— GIVEN INSTRUCTION —
Could you put the data below, from its start through the line containing "Your answer: 9 h 16 min", into a two-column CSV headed instruction and response? Use one row for each instruction and its answer, with every value in a quoted field and line breaks turned into spaces.

— RECORD SET —
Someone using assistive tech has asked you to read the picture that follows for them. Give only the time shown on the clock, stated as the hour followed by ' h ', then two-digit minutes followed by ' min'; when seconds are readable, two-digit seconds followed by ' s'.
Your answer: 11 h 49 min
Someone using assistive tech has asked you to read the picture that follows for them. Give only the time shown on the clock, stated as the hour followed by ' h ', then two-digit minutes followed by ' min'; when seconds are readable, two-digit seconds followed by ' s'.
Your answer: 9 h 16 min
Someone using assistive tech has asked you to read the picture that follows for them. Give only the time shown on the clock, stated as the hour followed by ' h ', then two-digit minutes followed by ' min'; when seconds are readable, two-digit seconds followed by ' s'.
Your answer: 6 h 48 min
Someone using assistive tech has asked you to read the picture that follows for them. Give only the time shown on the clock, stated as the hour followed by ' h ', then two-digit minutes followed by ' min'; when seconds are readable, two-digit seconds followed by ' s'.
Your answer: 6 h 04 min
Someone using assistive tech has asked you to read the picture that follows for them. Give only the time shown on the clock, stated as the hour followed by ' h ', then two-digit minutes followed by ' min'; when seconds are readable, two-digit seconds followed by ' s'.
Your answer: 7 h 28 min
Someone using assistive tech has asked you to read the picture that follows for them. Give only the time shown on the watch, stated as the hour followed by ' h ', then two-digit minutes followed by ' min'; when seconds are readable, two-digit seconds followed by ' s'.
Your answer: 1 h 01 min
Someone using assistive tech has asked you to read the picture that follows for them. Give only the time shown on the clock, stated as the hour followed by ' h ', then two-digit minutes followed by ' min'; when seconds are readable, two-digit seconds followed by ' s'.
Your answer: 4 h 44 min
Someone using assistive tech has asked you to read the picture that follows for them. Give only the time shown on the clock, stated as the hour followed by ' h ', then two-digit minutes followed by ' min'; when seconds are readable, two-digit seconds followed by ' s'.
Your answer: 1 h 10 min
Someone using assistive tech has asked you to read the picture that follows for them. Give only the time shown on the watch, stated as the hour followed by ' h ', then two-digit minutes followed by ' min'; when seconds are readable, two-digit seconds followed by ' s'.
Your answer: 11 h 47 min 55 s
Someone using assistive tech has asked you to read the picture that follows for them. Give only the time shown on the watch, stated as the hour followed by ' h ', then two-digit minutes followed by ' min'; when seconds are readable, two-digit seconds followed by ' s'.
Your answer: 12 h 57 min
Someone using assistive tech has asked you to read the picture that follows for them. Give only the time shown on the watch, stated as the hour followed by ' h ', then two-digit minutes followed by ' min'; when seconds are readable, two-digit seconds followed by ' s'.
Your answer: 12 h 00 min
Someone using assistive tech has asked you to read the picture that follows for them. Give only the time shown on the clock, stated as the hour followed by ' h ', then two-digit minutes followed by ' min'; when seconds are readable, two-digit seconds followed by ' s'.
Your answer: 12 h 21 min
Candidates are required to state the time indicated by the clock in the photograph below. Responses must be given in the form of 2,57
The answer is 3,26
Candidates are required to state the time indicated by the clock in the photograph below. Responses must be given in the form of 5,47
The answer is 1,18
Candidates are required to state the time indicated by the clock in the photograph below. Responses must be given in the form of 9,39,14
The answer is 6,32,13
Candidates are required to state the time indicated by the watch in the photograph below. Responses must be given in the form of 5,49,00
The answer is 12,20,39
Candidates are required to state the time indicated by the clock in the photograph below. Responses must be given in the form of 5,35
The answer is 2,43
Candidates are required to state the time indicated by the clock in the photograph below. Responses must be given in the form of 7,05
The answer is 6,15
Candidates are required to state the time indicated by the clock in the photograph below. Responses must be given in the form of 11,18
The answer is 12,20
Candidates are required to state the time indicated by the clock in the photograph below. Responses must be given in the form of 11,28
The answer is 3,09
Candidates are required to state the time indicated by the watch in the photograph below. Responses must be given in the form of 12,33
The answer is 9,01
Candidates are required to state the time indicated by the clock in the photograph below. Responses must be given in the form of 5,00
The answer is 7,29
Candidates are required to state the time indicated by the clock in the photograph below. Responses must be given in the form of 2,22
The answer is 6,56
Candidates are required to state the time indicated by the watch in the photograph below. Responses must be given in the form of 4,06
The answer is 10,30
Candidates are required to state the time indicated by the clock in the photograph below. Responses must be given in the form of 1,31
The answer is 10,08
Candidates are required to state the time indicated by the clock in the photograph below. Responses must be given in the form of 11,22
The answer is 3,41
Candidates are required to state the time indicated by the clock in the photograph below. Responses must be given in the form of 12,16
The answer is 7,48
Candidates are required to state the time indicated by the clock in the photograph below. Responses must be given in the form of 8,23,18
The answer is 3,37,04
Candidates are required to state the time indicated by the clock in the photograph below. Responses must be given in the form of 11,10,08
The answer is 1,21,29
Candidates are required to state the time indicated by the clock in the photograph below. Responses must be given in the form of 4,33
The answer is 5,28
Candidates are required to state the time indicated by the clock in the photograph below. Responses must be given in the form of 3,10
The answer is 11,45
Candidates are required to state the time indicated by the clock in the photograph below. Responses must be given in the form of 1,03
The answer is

— OUTPUT OF THE TASK —
instruction,response
"Someone using assistive tech has asked you to read the picture that follows for them. Give only the time shown on the clock, stated as the hour followed by ' h ', then two-digit minutes followed by ' min'; when seconds are readable, two-digit seconds followed by ' s'. Your answer:","11 h 49 min"
"Someone using assistive tech has asked you to read the picture that follows for them. Give only the time shown on the clock, stated as the hour followed by ' h ', then two-digit minutes followed by ' min'; when seconds are readable, two-digit seconds followed by ' s'. Your answer:","9 h 16 min"